Pulmonary rehabilitation plays an essential role in the management of symptomatic patients with COPD. The benefits of rehabilitation include a decrease in dyspnoea and fatigue, and improvements in exercise tolerance and health-related quality of life. Importantly, rehabilitation reduces hospitalization for acute exacerbations and is cost-effective. Although most of the evidence for pulmonary rehabilitation has been obtained in patients with COPD, symptomatic individuals with other respiratory diseases have been shown to benefit. In this review we outline a stepwise approach to establish, deliver and evaluate a pulmonary rehabilitation program (PRP) that would be feasible in most settings.
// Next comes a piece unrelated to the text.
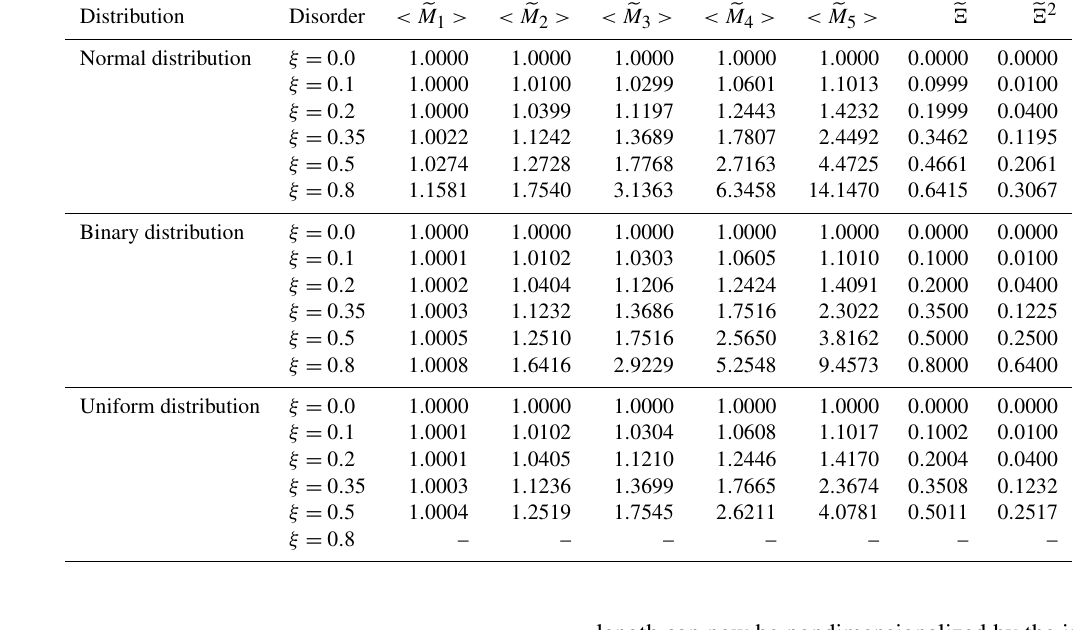
Table 2. Unscaled moments of ensemble-averaged distributions (500 ensembles) used for the one-dimensional chain (256 elements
Throughout the review we have specified the minimum requirements for a PRP to facilitate the establishment of programs using limited resources. Recommendations for staffing and other resources required for a PRP are presented in the first section. Exercise training is a focus of the section on program delivery as this is the component of rehabilitation that has the strongest level of evidence for benefit. Program considerations for patients with respiratory conditions other than COPD are described. Different approaches for delivering the education component of a PRP are outlined and recommendations are made regarding topics for group and individual sessions. The problems commonly encountered in pulmonary rehabilitation, together with recommendations to avoid these problems and strategies to assist in their resolution, are discussed. The review concludes with recommendations for evaluating a PRP.

Reduction in hospitalisation following pulmonary rehabilitation in patients with COPD.

OBJECTIVES: Pulmonary rehabilitation (PR) improves exercise capacity and health-related quality of life (HRQoL), and reduces health care utilisation. This study quantified outcomes of a PR program over a 6-year period and determined the effects of PR on hospitalisation. METHODS: Patients with chronic obstructive pulmonary disesae (COPD) who entered an 8-week outpatient PR program from 1998 to 2003 were included. Functional exercise capacity (6-minute walk distance [6MWD]) and HRQoL (Chronic Respiratory Disease Questionnaire) were measured before and following PR. The number of hospital admissions and total bed-days due to a COPD exacerbation in the 12 months before and following PR were recorded. SETTING: Physiotherapy Department, Sir Charles Gairdner Hospital, Western Australia. RESULTS: 187 (73%) of the 256 patients who entered PR completed the program. Improvements in 6MWD (404.2 +/- 114.6 m to 439.6 +/- 115.0m, P < 0.001) and HRQoL (4.1 +/- 0.9 points per item to 4.9 +/- 0.9 points per item, P < 0.001) occurred following PR. There was a 46% reduction in the number of patients admitted to hospital (71 to 38) with a COPD exacerbation and a 62% reduction in total bed-days (1131 to 432) following PR. CONCLUSION: Pulmonary rehabilitation provided in an Australian teaching hospital was associated with a reduction in COPD hospitalisation, and the resultant savings outweighed the costs of providing the program.